──────── Data listing
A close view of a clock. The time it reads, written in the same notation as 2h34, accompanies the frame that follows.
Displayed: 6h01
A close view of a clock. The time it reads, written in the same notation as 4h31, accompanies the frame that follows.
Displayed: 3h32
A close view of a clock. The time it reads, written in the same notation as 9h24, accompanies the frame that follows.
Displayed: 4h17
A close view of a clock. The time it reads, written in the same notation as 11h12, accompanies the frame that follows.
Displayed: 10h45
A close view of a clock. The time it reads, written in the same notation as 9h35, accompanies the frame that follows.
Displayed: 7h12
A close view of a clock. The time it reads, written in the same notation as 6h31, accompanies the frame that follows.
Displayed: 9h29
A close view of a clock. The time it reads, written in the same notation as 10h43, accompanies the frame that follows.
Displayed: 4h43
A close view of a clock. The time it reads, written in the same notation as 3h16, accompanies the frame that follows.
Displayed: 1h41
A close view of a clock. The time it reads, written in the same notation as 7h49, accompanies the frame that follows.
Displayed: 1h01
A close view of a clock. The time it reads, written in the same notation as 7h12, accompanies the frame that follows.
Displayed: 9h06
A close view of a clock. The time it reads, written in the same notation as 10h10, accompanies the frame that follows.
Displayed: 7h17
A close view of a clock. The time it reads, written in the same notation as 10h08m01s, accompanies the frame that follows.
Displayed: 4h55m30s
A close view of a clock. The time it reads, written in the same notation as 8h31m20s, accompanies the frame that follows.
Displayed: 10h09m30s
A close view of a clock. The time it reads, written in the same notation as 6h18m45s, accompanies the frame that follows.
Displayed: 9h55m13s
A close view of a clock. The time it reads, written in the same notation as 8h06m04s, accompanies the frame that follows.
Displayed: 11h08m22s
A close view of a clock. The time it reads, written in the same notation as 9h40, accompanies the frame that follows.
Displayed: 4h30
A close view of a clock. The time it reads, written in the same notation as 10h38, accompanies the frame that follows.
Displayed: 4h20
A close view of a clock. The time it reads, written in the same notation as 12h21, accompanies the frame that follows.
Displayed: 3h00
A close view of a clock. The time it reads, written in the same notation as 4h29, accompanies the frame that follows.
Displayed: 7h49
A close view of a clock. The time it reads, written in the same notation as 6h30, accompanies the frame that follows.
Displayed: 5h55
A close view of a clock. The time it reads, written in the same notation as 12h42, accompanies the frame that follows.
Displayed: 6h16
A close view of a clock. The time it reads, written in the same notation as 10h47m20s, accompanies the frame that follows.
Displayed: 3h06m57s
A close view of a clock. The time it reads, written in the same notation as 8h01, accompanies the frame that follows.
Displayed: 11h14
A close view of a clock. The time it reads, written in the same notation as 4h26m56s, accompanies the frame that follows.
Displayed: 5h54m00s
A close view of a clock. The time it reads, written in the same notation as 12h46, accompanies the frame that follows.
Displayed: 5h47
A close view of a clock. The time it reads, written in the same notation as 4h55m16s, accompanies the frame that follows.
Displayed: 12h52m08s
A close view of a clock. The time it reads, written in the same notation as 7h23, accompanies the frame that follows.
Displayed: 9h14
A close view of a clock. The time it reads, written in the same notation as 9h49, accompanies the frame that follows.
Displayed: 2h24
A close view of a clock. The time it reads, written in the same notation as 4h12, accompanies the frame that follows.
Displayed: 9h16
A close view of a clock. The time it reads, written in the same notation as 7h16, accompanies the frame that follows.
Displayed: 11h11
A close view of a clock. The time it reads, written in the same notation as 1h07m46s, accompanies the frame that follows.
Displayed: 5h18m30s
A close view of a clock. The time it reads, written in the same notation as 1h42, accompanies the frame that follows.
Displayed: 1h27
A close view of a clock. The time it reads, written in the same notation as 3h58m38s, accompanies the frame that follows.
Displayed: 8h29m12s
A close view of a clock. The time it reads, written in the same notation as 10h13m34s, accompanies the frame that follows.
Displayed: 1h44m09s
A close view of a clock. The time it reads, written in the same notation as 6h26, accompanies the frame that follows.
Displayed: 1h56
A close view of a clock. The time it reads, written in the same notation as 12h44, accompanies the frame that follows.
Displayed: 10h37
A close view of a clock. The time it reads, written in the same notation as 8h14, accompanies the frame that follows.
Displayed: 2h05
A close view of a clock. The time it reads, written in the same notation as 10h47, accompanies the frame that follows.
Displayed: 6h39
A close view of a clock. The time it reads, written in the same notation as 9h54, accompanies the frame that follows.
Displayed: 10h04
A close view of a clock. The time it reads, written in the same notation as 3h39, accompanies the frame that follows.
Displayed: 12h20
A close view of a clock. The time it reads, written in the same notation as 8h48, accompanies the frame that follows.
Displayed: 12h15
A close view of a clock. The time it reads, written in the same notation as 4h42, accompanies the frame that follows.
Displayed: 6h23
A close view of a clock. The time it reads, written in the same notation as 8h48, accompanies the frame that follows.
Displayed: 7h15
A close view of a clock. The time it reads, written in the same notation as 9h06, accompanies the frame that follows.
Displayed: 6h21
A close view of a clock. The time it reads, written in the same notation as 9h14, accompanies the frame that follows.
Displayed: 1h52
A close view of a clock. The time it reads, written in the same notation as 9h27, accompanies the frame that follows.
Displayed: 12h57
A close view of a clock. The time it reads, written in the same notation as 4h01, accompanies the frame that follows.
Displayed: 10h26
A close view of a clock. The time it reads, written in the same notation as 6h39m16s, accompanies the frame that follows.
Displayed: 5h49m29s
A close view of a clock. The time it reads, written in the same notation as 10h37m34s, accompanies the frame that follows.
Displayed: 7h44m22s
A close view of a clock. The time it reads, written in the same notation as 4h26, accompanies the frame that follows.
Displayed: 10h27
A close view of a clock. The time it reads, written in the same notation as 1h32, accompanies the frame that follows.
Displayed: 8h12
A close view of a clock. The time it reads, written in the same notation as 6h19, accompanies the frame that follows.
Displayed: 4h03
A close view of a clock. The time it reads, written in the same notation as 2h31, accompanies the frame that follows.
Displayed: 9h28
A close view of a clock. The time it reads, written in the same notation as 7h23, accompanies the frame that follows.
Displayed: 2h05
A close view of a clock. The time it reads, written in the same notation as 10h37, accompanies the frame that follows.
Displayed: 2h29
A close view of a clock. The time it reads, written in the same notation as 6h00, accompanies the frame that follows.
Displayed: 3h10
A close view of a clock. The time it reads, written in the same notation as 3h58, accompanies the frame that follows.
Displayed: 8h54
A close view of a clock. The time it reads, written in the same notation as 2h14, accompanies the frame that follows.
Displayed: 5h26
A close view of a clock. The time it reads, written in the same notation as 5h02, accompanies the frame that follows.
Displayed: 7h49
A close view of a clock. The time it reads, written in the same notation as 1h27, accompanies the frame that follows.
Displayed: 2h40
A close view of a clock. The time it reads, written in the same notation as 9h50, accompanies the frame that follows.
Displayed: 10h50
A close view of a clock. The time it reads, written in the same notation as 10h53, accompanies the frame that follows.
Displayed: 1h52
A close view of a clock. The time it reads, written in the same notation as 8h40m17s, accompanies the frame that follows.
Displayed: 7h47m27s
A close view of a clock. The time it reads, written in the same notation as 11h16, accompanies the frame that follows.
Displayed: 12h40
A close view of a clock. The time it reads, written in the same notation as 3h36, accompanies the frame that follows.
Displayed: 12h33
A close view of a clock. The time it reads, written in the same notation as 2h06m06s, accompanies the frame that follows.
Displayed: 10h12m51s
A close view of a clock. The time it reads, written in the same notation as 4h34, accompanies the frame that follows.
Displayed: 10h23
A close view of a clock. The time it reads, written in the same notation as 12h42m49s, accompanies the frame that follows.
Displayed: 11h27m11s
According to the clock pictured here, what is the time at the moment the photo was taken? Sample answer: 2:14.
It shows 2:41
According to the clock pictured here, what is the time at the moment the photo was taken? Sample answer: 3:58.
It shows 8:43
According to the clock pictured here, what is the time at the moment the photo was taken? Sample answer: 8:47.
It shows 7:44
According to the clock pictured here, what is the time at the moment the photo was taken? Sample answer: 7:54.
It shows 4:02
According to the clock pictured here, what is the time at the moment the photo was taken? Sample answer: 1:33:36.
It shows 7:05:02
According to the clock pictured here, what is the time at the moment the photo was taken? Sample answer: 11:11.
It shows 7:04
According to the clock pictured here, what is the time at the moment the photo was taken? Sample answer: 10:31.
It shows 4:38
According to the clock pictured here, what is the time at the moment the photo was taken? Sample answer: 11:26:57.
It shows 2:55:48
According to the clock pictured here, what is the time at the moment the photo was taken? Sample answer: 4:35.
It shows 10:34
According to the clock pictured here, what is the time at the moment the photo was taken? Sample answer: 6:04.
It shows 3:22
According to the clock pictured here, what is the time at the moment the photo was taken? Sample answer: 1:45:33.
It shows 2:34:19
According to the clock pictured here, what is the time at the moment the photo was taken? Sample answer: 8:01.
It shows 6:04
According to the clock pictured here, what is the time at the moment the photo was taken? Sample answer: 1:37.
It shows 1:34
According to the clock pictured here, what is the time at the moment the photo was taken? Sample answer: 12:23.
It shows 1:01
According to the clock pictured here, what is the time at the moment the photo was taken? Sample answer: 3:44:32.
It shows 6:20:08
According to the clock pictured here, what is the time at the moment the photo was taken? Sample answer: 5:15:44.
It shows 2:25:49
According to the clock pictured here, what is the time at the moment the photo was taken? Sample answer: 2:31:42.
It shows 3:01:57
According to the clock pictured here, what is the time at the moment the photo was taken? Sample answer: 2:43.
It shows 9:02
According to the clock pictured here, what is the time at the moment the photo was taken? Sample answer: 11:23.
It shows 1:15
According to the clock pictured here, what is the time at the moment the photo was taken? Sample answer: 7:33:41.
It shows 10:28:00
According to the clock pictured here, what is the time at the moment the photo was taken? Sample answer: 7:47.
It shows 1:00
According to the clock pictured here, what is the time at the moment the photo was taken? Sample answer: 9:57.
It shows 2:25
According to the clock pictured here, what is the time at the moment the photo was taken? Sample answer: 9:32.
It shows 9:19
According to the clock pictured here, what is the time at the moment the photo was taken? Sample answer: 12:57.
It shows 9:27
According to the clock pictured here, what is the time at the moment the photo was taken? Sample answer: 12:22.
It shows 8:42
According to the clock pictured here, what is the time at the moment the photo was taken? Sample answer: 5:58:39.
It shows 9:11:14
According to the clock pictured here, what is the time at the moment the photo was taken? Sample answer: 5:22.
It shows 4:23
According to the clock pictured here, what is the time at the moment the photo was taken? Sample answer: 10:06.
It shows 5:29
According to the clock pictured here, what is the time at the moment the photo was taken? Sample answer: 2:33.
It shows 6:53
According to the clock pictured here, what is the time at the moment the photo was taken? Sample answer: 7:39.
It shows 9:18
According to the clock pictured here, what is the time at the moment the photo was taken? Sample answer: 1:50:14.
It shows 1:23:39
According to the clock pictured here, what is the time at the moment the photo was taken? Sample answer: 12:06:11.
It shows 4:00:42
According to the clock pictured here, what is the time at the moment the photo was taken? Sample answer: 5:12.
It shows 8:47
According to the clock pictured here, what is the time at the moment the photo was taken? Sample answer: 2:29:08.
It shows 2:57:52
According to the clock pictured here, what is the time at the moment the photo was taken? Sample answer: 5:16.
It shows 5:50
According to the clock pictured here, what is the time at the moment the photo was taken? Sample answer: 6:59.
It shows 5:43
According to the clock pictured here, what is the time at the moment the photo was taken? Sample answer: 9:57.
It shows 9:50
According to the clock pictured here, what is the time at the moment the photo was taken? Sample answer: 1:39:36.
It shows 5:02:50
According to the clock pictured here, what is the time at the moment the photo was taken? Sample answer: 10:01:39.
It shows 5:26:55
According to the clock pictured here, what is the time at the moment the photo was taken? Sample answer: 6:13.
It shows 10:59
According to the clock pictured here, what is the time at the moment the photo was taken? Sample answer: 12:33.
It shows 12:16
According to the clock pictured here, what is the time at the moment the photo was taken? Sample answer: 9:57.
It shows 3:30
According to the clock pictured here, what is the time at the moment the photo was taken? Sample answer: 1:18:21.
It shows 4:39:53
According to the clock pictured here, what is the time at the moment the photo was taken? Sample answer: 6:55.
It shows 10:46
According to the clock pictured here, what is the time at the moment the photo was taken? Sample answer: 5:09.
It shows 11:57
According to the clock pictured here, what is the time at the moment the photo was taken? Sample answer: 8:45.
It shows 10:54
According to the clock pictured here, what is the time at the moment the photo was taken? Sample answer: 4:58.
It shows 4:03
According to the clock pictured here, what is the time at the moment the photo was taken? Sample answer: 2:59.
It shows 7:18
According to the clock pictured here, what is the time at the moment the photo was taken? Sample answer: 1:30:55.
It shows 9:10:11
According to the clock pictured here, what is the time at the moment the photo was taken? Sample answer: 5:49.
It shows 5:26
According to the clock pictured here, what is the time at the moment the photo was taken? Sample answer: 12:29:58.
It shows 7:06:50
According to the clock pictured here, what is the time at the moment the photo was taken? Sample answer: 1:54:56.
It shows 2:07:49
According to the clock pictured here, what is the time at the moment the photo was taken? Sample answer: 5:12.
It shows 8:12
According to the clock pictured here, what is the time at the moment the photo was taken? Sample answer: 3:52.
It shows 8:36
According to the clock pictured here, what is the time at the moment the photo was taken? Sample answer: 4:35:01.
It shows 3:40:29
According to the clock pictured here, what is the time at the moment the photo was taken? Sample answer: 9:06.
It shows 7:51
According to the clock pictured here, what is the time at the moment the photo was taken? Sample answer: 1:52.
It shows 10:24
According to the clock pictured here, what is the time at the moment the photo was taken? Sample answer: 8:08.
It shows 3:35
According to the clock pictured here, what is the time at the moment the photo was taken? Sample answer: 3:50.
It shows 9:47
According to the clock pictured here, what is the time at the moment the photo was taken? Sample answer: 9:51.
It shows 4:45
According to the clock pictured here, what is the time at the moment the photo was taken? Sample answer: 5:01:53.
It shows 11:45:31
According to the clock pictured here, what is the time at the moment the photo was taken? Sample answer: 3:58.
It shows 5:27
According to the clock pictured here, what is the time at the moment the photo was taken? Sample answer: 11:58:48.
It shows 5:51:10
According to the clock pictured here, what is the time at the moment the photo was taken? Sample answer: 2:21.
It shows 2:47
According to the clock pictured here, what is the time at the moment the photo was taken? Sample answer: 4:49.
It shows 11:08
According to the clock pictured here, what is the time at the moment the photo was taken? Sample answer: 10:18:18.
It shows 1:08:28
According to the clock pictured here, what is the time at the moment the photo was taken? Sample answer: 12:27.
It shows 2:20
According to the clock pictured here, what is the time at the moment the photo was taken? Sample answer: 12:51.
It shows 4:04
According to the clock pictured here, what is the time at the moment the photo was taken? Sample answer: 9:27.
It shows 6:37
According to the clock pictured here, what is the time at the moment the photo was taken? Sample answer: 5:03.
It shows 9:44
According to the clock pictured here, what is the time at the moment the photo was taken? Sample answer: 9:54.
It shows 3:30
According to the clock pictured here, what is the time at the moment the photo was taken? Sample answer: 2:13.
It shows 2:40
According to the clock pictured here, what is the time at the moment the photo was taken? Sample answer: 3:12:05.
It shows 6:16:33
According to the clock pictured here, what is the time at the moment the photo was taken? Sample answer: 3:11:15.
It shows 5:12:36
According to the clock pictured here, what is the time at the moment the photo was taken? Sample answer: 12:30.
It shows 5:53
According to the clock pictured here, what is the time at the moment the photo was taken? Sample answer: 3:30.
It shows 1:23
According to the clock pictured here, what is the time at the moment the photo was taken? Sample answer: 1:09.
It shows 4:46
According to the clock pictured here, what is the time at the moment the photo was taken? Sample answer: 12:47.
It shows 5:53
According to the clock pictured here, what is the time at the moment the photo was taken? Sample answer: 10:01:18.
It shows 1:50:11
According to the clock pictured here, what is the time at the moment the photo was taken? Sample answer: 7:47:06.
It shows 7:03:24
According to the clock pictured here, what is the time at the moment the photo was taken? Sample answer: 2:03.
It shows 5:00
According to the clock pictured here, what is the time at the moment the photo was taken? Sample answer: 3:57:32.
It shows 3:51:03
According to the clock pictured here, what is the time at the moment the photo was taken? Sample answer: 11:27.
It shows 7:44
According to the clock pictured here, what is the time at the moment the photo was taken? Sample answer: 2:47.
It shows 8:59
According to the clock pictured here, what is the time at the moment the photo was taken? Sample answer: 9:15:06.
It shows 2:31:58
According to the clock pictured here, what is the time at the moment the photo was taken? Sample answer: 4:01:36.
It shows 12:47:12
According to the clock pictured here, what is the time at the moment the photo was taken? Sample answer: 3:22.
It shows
────────────────
→ **Aim of the task**
Copy the entries word for word, from the line containing "4h26m56s, accompanies the frame that follows." through the line containing "Displayed: 9h16", including both of those lines.

→ **Solution to the problem**
A close view of a clock. The time it reads, written in the same notation as 4h26m56s, accompanies the frame that follows.
Displayed: 5h54m00s
A close view of a clock. The time it reads, written in the same notation as 12h46, accompanies the frame that follows.
Displayed: 5h47
A close view of a clock. The time it reads, written in the same notation as 4h55m16s, accompanies the frame that follows.
Displayed: 12h52m08s
A close view of a clock. The time it reads, written in the same notation as 7h23, accompanies the frame that follows.
Displayed: 9h14
A close view of a clock. The time it reads, written in the same notation as 9h49, accompanies the frame that follows.
Displayed: 2h24
A close view of a clock. The time it reads, written in the same notation as 4h12, accompanies the frame that follows.
Displayed: 9h16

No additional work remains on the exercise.